CONSEGNA: Riscrivi tutto il materiale sostituendo "Prix de vente" con "Prezzo di vendita" e lascia invariato ogni altro punto.
━━━━━━
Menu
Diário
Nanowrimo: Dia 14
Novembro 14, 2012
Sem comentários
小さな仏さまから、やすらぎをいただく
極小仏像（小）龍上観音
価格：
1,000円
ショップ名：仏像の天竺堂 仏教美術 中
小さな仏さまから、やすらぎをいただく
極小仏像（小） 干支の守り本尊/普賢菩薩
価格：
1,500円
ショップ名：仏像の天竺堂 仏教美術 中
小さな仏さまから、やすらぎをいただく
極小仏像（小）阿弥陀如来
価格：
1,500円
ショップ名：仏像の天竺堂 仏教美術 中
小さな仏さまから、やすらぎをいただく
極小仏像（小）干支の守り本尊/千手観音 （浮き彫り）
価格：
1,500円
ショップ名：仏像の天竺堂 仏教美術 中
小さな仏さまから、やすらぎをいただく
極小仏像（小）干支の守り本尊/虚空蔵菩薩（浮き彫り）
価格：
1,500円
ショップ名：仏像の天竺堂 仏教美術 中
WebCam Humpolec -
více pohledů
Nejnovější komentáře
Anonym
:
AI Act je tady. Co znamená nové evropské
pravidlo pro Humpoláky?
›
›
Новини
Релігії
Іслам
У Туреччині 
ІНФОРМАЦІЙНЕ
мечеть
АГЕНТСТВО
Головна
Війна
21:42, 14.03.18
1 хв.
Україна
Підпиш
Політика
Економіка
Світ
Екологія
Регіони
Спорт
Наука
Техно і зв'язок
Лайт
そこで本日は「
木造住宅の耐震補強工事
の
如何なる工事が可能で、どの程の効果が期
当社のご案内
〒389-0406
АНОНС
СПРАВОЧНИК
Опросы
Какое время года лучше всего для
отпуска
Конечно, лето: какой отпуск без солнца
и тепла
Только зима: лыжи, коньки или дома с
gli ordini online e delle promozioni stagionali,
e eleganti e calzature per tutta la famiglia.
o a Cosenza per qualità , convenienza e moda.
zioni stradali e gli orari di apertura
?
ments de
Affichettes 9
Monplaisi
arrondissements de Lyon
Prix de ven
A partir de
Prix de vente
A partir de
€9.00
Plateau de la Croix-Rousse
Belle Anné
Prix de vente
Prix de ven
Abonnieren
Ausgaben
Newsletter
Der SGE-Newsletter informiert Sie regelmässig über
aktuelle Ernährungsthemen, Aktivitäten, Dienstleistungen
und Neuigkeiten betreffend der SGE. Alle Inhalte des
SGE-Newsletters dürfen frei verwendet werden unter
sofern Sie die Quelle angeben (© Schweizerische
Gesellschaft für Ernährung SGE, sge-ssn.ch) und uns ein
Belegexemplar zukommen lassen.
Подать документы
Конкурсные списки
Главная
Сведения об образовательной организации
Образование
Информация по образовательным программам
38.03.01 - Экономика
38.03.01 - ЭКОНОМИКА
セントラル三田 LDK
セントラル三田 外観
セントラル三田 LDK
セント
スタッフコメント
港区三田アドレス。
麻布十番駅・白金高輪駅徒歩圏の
━━━━━━
SOLUZIONE:
Menu
Diário
Nanowrimo: Dia 14
Novembro 14, 2012
Sem comentários
小さな仏さまから、やすらぎをいただく
極小仏像（小）龍上観音
価格：
1,000円
ショップ名：仏像の天竺堂 仏教美術 中
小さな仏さまから、やすらぎをいただく
極小仏像（小） 干支の守り本尊/普賢菩薩
価格：
1,500円
ショップ名：仏像の天竺堂 仏教美術 中
小さな仏さまから、やすらぎをいただく
極小仏像（小）阿弥陀如来
価格：
1,500円
ショップ名：仏像の天竺堂 仏教美術 中
小さな仏さまから、やすらぎをいただく
極小仏像（小）干支の守り本尊/千手観音 （浮き彫り）
価格：
1,500円
ショップ名：仏像の天竺堂 仏教美術 中
小さな仏さまから、やすらぎをいただく
極小仏像（小）干支の守り本尊/虚空蔵菩薩（浮き彫り）
価格：
1,500円
ショップ名：仏像の天竺堂 仏教美術 中
WebCam Humpolec -
více pohledů
Nejnovější komentáře
Anonym
:
AI Act je tady. Co znamená nové evropské
pravidlo pro Humpoláky?
›
›
Новини
Релігії
Іслам
У Туреччині 
ІНФОРМАЦІЙНЕ
мечеть
АГЕНТСТВО
Головна
Війна
21:42, 14.03.18
1 хв.
Україна
Підпиш
Політика
Економіка
Світ
Екологія
Регіони
Спорт
Наука
Техно і зв'язок
Лайт
そこで本日は「
木造住宅の耐震補強工事
の
如何なる工事が可能で、どの程の効果が期
当社のご案内
〒389-0406
АНОНС
СПРАВОЧНИК
Опросы
Какое время года лучше всего для
отпуска
Конечно, лето: какой отпуск без солнца
и тепла
Только зима: лыжи, коньки или дома с
gli ordini online e delle promozioni stagionali,
e eleganti e calzature per tutta la famiglia.
o a Cosenza per qualità , convenienza e moda.
zioni stradali e gli orari di apertura
?
ments de
Affichettes 9
Monplaisi
arrondissements de Lyon
Prix de ven
A partir de
Prezzo di vendita
A partir de
€9.00
Plateau de la Croix-Rousse
Belle Anné
Prezzo di vendita
Prix de ven
Abonnieren
Ausgaben
Newsletter
Der SGE-Newsletter informiert Sie regelmässig über
aktuelle Ernährungsthemen, Aktivitäten, Dienstleistungen
und Neuigkeiten betreffend der SGE. Alle Inhalte des
SGE-Newsletters dürfen frei verwendet werden unter
sofern Sie die Quelle angeben (© Schweizerische
Gesellschaft für Ernährung SGE, sge-ssn.ch) und uns ein
Belegexemplar zukommen lassen.
Подать документы
Конкурсные списки
Главная
Сведения об образовательной организации
Образование
Информация по образовательным программам
38.03.01 - Экономика
38.03.01 - ЭКОНОМИКА
セントラル三田 LDK
セントラル三田 外観
セントラル三田 LDK
セント
スタッフコメント
港区三田アドレス。
麻布十番駅・白金高輪駅徒歩圏の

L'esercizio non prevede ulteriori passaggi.